Write out only the tail of the records, beginning at the line containing "没做完主要问问题是什么呢？知" and including the last line, exactly as written.

[Saved entries]
- - - - -
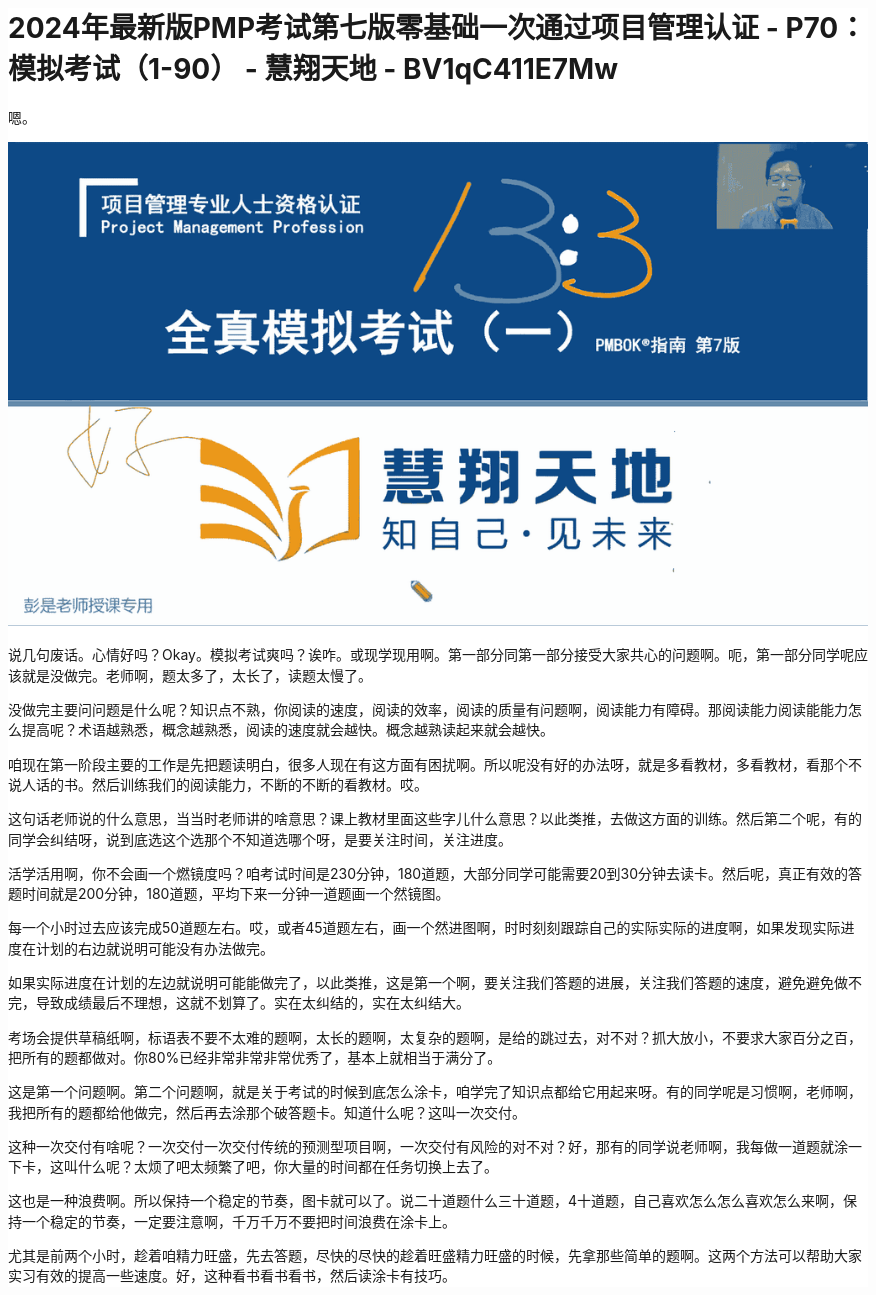 # 2024年最新版PMP考试第七版零基础一次通过项目管理认证 - P70：模拟考试（1-90） - 慧翔天地 - BV1qC411E7Mw

嗯。

![](img/51c042606768f7aa376c697a41b0c702_1.png)

说几句废话。心情好吗？Okay。模拟考试爽吗？诶咋。或现学现用啊。第一部分同第一部分接受大家共心的问题啊。呃，第一部分同学呢应该就是没做完。老师啊，题太多了，太长了，读题太慢了。

没做完主要问问题是什么呢？知识点不熟，你阅读的速度，阅读的效率，阅读的质量有问题啊，阅读能力有障碍。那阅读能力阅读能能力怎么提高呢？术语越熟悉，概念越熟悉，阅读的速度就会越快。概念越熟读起来就会越快。

咱现在第一阶段主要的工作是先把题读明白，很多人现在有这方面有困扰啊。所以呢没有好的办法呀，就是多看教材，多看教材，看那个不说人话的书。然后训练我们的阅读能力，不断的不断的看教材。哎。

这句话老师说的什么意思，当当时老师讲的啥意思？课上教材里面这些字儿什么意思？以此类推，去做这方面的训练。然后第二个呢，有的同学会纠结呀，说到底选这个选那个不知道选哪个呀，是要关注时间，关注进度。

活学活用啊，你不会画一个燃镜度吗？咱考试时间是230分钟，180道题，大部分同学可能需要20到30分钟去读卡。然后呢，真正有效的答题时间就是200分钟，180道题，平均下来一分钟一道题画一个然镜图。

每一个小时过去应该完成50道题左右。哎，或者45道题左右，画一个然进图啊，时时刻刻跟踪自己的实际实际的进度啊，如果发现实际进度在计划的右边就说明可能没有办法做完。

如果实际进度在计划的左边就说明可能能做完了，以此类推，这是第一个啊，要关注我们答题的进展，关注我们答题的速度，避免避免做不完，导致成绩最后不理想，这就不划算了。实在太纠结的，实在太纠结大。

考场会提供草稿纸啊，标语表不要不太难的题啊，太长的题啊，太复杂的题啊，是给的跳过去，对不对？抓大放小，不要求大家百分之百，把所有的题都做对。你80%已经非常非常非常优秀了，基本上就相当于满分了。

这是第一个问题啊。第二个问题啊，就是关于考试的时候到底怎么涂卡，咱学完了知识点都给它用起来呀。有的同学呢是习惯啊，老师啊，我把所有的题都给他做完，然后再去涂那个破答题卡。知道什么呢？这叫一次交付。

这种一次交付有啥呢？一次交付一次交付传统的预测型项目啊，一次交付有风险的对不对？好，那有的同学说老师啊，我每做一道题就涂一下卡，这叫什么呢？太烦了吧太频繁了吧，你大量的时间都在任务切换上去了。

这也是一种浪费啊。所以保持一个稳定的节奏，图卡就可以了。说二十道题什么三十道题，4十道题，自己喜欢怎么怎么喜欢怎么来啊，保持一个稳定的节奏，一定要注意啊，千万千万不要把时间浪费在涂卡上。

尤其是前两个小时，趁着咱精力旺盛，先去答题，尽快的尽快的趁着旺盛精力旺盛的时候，先拿那些简单的题啊。这两个方法可以帮助大家实习有效的提高一些速度。好，这种看书看书看书，然后读涂卡有技巧。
- - - - -
**RESPONSE:**
没做完主要问问题是什么呢？知识点不熟，你阅读的速度，阅读的效率，阅读的质量有问题啊，阅读能力有障碍。那阅读能力阅读能能力怎么提高呢？术语越熟悉，概念越熟悉，阅读的速度就会越快。概念越熟读起来就会越快。

咱现在第一阶段主要的工作是先把题读明白，很多人现在有这方面有困扰啊。所以呢没有好的办法呀，就是多看教材，多看教材，看那个不说人话的书。然后训练我们的阅读能力，不断的不断的看教材。哎。

这句话老师说的什么意思，当当时老师讲的啥意思？课上教材里面这些字儿什么意思？以此类推，去做这方面的训练。然后第二个呢，有的同学会纠结呀，说到底选这个选那个不知道选哪个呀，是要关注时间，关注进度。

活学活用啊，你不会画一个燃镜度吗？咱考试时间是230分钟，180道题，大部分同学可能需要20到30分钟去读卡。然后呢，真正有效的答题时间就是200分钟，180道题，平均下来一分钟一道题画一个然镜图。

每一个小时过去应该完成50道题左右。哎，或者45道题左右，画一个然进图啊，时时刻刻跟踪自己的实际实际的进度啊，如果发现实际进度在计划的右边就说明可能没有办法做完。

如果实际进度在计划的左边就说明可能能做完了，以此类推，这是第一个啊，要关注我们答题的进展，关注我们答题的速度，避免避免做不完，导致成绩最后不理想，这就不划算了。实在太纠结的，实在太纠结大。

考场会提供草稿纸啊，标语表不要不太难的题啊，太长的题啊，太复杂的题啊，是给的跳过去，对不对？抓大放小，不要求大家百分之百，把所有的题都做对。你80%已经非常非常非常优秀了，基本上就相当于满分了。

这是第一个问题啊。第二个问题啊，就是关于考试的时候到底怎么涂卡，咱学完了知识点都给它用起来呀。有的同学呢是习惯啊，老师啊，我把所有的题都给他做完，然后再去涂那个破答题卡。知道什么呢？这叫一次交付。

这种一次交付有啥呢？一次交付一次交付传统的预测型项目啊，一次交付有风险的对不对？好，那有的同学说老师啊，我每做一道题就涂一下卡，这叫什么呢？太烦了吧太频繁了吧，你大量的时间都在任务切换上去了。

这也是一种浪费啊。所以保持一个稳定的节奏，图卡就可以了。说二十道题什么三十道题，4十道题，自己喜欢怎么怎么喜欢怎么来啊，保持一个稳定的节奏，一定要注意啊，千万千万不要把时间浪费在涂卡上。

尤其是前两个小时，趁着咱精力旺盛，先去答题，尽快的尽快的趁着旺盛精力旺盛的时候，先拿那些简单的题啊。这两个方法可以帮助大家实习有效的提高一些速度。好，这种看书看书看书，然后读涂卡有技巧。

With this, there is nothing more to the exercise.